Saldi menjabarkan bahwa dengan terjadinya perubahan kelembagaan Bawaslu Kabupaten/Kota berdasarkan UU Pemilu, maka hal tersebut tidak hanya berdampak terhadap kedudukan Bawaslu Kabupaten/Kota dalam mengawasi penyelenggaraan pemilu, melainkan juga dalam menyelenggarakan pengawasan pemilihan kepala daerah.
Hal ini berarti, dengan adanya tugas dan wewenang Bawaslu mengawasi pemilihan kepala daerah sesuai UU Pilkada, perubahan kelembagaan Bawaslu melalui UU Pemilu dengan sendirinya berlaku pula dalam pelaksanaan Pilkada. Sehingga penyesuaian terhadap perubahan dimaksud dalam UU Pilkada menjadi sangat penting.

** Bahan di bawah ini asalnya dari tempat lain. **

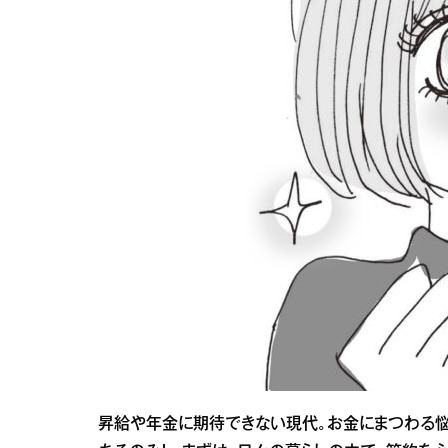
昇給や年金に期待できない現代。お金にまつわる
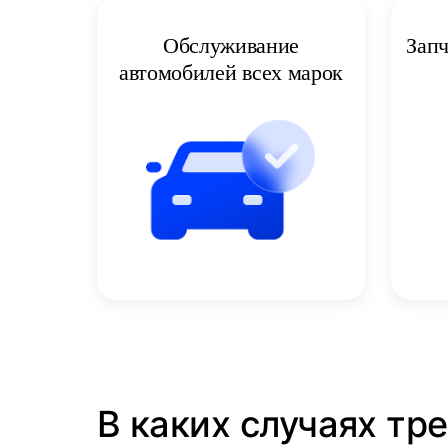
Запч
Обслуживание
автомобилей всех марок
В каких случаях тр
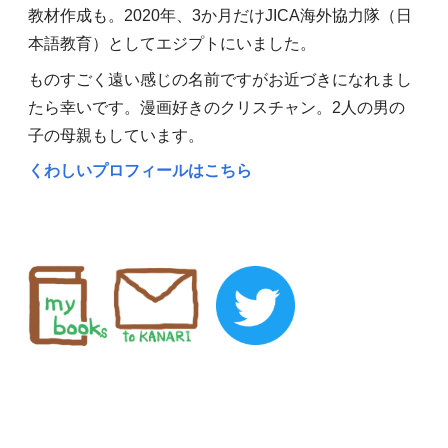
教材作成も。2020年、3か月だけJICA海外協力隊（日
本語教育）としてエジプトにいました。
ものすごく遠い感じの名前ですがお近づきになれまし
たら幸いです。漫画好きのクリスチャン。2人の男の
子の母親もしています。
くわしいプロフィールはこちら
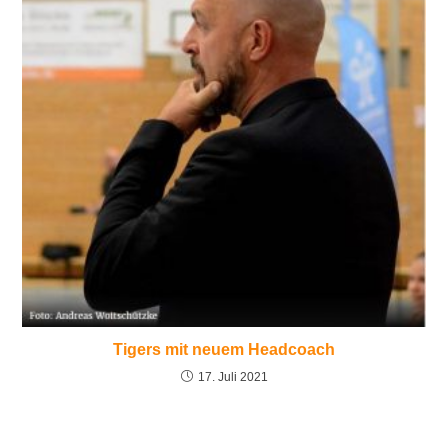
Tigers mit neuem Headcoach
17. Juli 2021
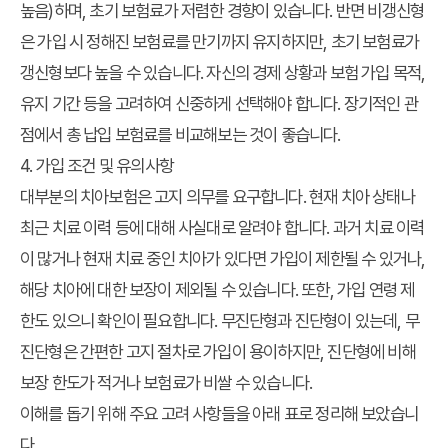
높음)하며, 초기 보험료가 저렴한 경향이 있습니다. 반면 비갱신형
은 가입 시 정해진 보험료를 만기까지 유지하지만, 초기 보험료가
갱신형보다 높을 수 있습니다. 자신의 경제 상황과 보험 가입 목적,
유지 기간 등을 고려하여 신중하게 선택해야 합니다. 장기적인 관
점에서 총 납입 보험료를 비교해보는 것이 좋습니다.
4. 가입 조건 및 유의사항
대부분의 치아보험은 고지 의무를 요구합니다. 현재 치아 상태나
최근 치료 이력 등에 대해 사실대로 알려야 합니다. 과거 치료 이력
이 많거나 현재 치료 중인 치아가 있다면 가입이 제한될 수 있거나,
해당 치아에 대한 보장이 제외될 수 있습니다. 또한, 가입 연령 제
한도 있으니 확인이 필요합니다. 무진단형과 진단형이 있는데, 무
진단형은 간편한 고지 절차로 가입이 용이하지만, 진단형에 비해
보장 한도가 적거나 보험료가 비쌀 수 있습니다.
이해를 돕기 위해 주요 고려 사항들을 아래 표로 정리해 보았습니
다.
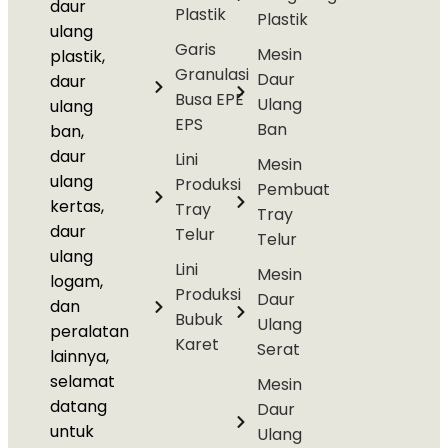
daur
Plastik
Plastik
ulang
Garis
Mesin
plastik,
Granulasi
Daur
daur
Busa EPE
Ulang
ulang
EPS
Ban
ban,
daur
Lini
Mesin
ulang
Produksi
Pembuat
kertas,
Tray
Tray
daur
Telur
Telur
ulang
Lini
Mesin
logam,
Produksi
Daur
dan
Bubuk
Ulang
peralatan
Karet
Serat
lainnya,
selamat
Mesin
datang
Daur
untuk
Ulang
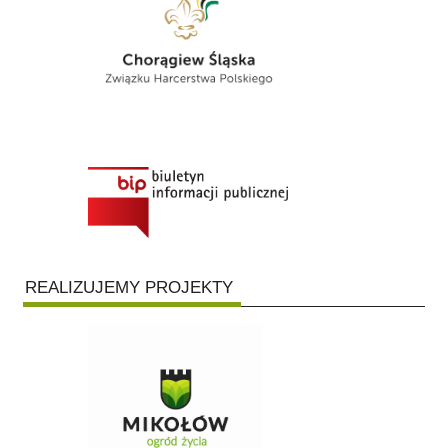
REALIZUJEMY PROJEKTY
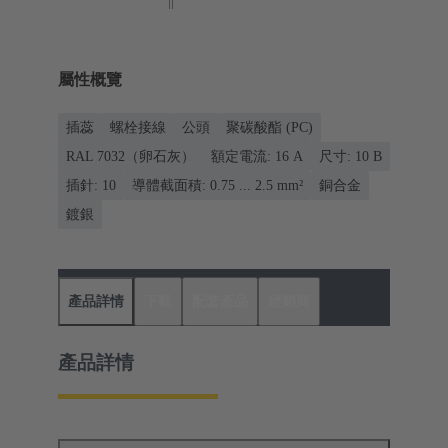
屬性概覽
插蕊
螺栓接線
公頭
聚碳酸酯 (PC)
RAL 7032（卵石灰）
額定電流: ‌16 A
尺寸: 10 B
插針: 10
導體截面積: 0.75 ... 2.5 mm²
銅合金
鍍銀
產品詳情
下載
配套產品
經銷商
產品詳情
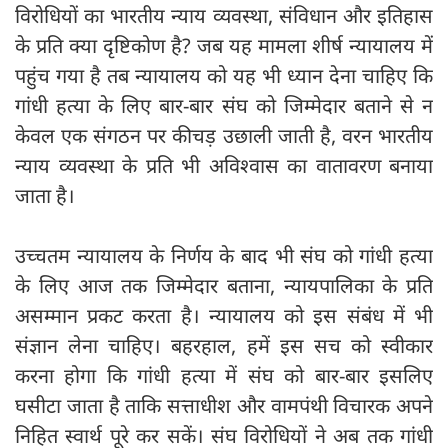
विरोधियों का भारतीय न्याय व्यवस्था, संविधान और इतिहास
के प्रति क्या दृष्टिकोण है? जब यह मामला शीर्ष न्यायालय में
पहुंच गया है तब न्यायालय को यह भी ध्यान देना चाहिए कि
गांधी हत्या के लिए बार-बार संघ को जिम्मेदार बताने से न
केवल एक संगठन पर कीचड़ उछाली जाती है, वरन भारतीय
न्याय व्यवस्था के प्रति भी अविश्वास का वातावरण बनाया
जाता है।
उच्चतम न्यायालय के निर्णय के बाद भी संघ को गांधी हत्या
के लिए आज तक जिम्मेदार बताना, न्यायपालिका के प्रति
असम्मान प्रकट करता है। न्यायालय को इस संबंध में भी
संज्ञान लेना चाहिए। बहरहाल, हमें इस सच को स्वीकार
करना होगा कि गांधी हत्या में संघ को बार-बार इसलिए
घसीटा जाता है ताकि सत्ताधीश और वामपंथी विचारक अपने
निहित स्वार्थ पूरे कर सकें। संघ विरोधियों ने अब तक गांधी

Selama tidak dilakukan penyesuaian kelembagaan pengawas pemilihan tingkat kabupaten/kota sebagaimana diatur dalam UU Pilkada dengan perubahan dalam UU 7/2017, hal ini menyebabkan terjadinya ketidakpastian hukum keberadaan lembaga pengawas pemilihan kepala daerah di kabupaten/kota.
Bahkan, sebagaimana telah dinyatakan dalam pertimbangan hukum Putusan Mahkamah Konstitusi Nomor 31/PUU-XVI/2018, maka sesuai dengan Pasal 22E Ayat (5) UUD 1945, struktur penyelenggara pemilihan untuk memilih anggota DPR, anggota DPD, Presiden dan Wakil Presiden, dan anggota DPRD, dan penyelenggaraan pemilihan kepala daerah seharusnya tetap sama meskipun melaksanakan mandat dari dua undang-undang yang berbeda.
“Dengan pertimbangan hukum sebagaimana dikemukakan, dalil para Pemohon yang menyatakan norma pasal-pasal a quo dalam UU Pilkada sepanjang frasa “Panwas Kabupaten/Kota” tidak dimaknai menjadi frasa “Badan Pengawas Pemilu Kabupaten/Kota” bertentangan dengan UUD 1945 adalah beralasan menurut hukum,” tegasnya.